Note that there is ample flexibility to how the arguments of acqf_constructor are used. In get_NEI, they are used in some preprocessing steps before constructing the acquisition function. They could also be directly passed to the botorch acquisition function, or not used at all --  all we need to do is return an AcquisitionFunction.

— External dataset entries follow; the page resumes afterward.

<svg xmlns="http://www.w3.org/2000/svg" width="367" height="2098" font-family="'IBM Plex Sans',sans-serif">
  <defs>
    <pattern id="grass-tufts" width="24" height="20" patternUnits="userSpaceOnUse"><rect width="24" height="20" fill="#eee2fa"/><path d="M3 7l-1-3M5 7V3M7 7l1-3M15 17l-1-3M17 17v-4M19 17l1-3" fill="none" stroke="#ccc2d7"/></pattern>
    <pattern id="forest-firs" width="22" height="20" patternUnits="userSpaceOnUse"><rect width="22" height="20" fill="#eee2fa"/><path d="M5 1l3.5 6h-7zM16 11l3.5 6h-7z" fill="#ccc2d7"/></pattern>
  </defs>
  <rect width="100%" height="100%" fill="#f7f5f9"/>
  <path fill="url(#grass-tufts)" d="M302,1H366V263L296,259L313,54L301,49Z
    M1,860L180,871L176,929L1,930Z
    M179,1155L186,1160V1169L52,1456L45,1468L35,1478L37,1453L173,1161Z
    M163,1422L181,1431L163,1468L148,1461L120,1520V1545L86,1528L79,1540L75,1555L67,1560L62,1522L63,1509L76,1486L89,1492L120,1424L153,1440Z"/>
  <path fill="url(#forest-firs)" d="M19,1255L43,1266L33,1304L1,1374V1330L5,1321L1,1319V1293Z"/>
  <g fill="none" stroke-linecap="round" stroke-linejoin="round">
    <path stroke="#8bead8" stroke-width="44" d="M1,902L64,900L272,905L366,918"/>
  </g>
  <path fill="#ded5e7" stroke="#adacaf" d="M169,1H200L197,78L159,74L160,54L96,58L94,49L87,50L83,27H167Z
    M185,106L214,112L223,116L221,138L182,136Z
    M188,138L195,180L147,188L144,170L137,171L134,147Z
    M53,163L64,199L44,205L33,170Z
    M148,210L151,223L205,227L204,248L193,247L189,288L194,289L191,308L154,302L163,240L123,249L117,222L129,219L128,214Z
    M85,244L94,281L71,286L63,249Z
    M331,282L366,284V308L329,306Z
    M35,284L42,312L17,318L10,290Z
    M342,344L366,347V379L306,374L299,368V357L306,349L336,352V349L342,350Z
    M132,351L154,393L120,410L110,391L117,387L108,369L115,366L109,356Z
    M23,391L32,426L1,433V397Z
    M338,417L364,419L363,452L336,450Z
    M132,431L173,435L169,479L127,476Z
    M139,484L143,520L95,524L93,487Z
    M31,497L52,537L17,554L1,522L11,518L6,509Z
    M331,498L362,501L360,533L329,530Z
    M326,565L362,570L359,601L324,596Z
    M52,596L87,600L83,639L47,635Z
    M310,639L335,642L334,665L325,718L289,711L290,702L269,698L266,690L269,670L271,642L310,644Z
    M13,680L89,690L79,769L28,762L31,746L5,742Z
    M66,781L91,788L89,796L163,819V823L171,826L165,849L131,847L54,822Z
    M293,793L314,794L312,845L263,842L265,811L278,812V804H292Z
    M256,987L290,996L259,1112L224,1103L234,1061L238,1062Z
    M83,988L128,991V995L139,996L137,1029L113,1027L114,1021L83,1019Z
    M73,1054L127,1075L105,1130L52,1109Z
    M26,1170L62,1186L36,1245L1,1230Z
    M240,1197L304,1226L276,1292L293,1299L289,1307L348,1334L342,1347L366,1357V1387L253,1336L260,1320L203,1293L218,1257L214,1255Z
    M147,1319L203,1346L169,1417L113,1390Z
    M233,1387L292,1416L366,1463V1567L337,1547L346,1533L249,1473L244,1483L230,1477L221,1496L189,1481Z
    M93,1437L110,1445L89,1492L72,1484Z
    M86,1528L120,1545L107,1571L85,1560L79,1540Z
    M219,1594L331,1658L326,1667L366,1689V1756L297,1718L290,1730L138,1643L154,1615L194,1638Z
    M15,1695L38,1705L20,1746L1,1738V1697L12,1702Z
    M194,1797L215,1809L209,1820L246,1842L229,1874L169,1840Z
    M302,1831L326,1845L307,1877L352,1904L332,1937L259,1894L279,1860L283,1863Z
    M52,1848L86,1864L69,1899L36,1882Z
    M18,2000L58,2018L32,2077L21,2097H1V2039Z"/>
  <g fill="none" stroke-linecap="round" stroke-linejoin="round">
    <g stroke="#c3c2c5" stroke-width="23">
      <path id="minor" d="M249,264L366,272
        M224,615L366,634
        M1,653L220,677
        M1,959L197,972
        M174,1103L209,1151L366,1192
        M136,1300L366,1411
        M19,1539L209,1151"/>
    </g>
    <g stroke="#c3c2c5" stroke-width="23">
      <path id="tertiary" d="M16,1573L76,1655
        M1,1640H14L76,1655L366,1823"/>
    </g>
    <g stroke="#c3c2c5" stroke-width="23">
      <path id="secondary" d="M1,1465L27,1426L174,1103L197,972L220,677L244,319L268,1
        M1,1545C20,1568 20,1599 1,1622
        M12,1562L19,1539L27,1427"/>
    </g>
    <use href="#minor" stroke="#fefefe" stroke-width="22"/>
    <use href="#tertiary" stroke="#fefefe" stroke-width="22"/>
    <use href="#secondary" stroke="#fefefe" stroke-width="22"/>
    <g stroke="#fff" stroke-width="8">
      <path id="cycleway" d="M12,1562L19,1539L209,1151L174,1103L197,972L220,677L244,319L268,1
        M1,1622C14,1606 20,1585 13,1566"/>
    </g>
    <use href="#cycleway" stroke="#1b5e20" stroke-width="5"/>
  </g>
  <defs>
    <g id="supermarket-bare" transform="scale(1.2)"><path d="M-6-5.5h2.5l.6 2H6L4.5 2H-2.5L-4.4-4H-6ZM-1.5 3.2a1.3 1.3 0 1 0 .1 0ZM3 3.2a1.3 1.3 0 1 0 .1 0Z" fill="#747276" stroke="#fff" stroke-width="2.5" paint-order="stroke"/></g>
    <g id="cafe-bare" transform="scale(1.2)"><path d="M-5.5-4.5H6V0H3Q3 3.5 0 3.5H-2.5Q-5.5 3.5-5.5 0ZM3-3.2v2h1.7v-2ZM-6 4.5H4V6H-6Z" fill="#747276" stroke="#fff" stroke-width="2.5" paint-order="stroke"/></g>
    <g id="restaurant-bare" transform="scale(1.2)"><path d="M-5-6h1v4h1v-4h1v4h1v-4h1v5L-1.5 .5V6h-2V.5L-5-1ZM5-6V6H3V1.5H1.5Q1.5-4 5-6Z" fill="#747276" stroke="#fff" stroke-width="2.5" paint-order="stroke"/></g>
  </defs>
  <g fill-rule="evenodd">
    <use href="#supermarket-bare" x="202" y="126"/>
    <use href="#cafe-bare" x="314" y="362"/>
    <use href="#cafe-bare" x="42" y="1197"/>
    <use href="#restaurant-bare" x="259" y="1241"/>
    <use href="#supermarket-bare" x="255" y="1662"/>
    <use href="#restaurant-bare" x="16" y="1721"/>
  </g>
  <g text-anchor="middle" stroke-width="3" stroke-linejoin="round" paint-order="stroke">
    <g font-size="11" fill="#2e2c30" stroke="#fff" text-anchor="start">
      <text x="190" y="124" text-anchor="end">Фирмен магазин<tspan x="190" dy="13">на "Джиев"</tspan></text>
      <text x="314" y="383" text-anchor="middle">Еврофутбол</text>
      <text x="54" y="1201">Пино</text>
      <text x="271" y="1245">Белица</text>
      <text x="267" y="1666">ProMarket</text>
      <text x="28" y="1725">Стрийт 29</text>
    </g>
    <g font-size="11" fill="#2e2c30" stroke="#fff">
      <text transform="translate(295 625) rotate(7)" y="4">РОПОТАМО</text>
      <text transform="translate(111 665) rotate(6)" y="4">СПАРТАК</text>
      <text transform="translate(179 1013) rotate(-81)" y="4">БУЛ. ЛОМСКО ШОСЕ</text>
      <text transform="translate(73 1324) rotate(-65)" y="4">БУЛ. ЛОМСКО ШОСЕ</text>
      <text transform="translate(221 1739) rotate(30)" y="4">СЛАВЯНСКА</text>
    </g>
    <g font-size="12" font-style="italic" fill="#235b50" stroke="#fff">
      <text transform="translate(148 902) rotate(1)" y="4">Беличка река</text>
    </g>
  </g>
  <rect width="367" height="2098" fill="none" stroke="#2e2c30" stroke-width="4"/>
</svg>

We now give a bare-bones example of a custom factory function that returns our analytic scalarized-UCB acquisition.
def get_scalarized_UCB(
    model: Model,
    objective_weights: Tensor,
    **kwargs: Any,
) -> AcquisitionFunction:
    return ScalarizedUpperConfidenceBound(model=model, beta=0.2, weights=objective_weights)
By following the example shown in the custom botorch model in ax tutorial, a BotorchModel can be instantiated with get_scalarized_UCB and then run in Ax.
ScalarizedObjective¶Using the ScalarizedObjective abstraction, the funcitonality of ScalarizedUpperConfidenceBound implemented above can be easily achieved in just a few lines of code:
from botorch.acquisition.objective import ScalarizedObjective
from botorch.acquisition.analytic import UpperConfidenceBound
obj = ScalarizedObjective(weights=torch.tensor([0.1, 0.5]))
SUCB = UpperConfidenceBound(gp, beta=0.1, objective=obj)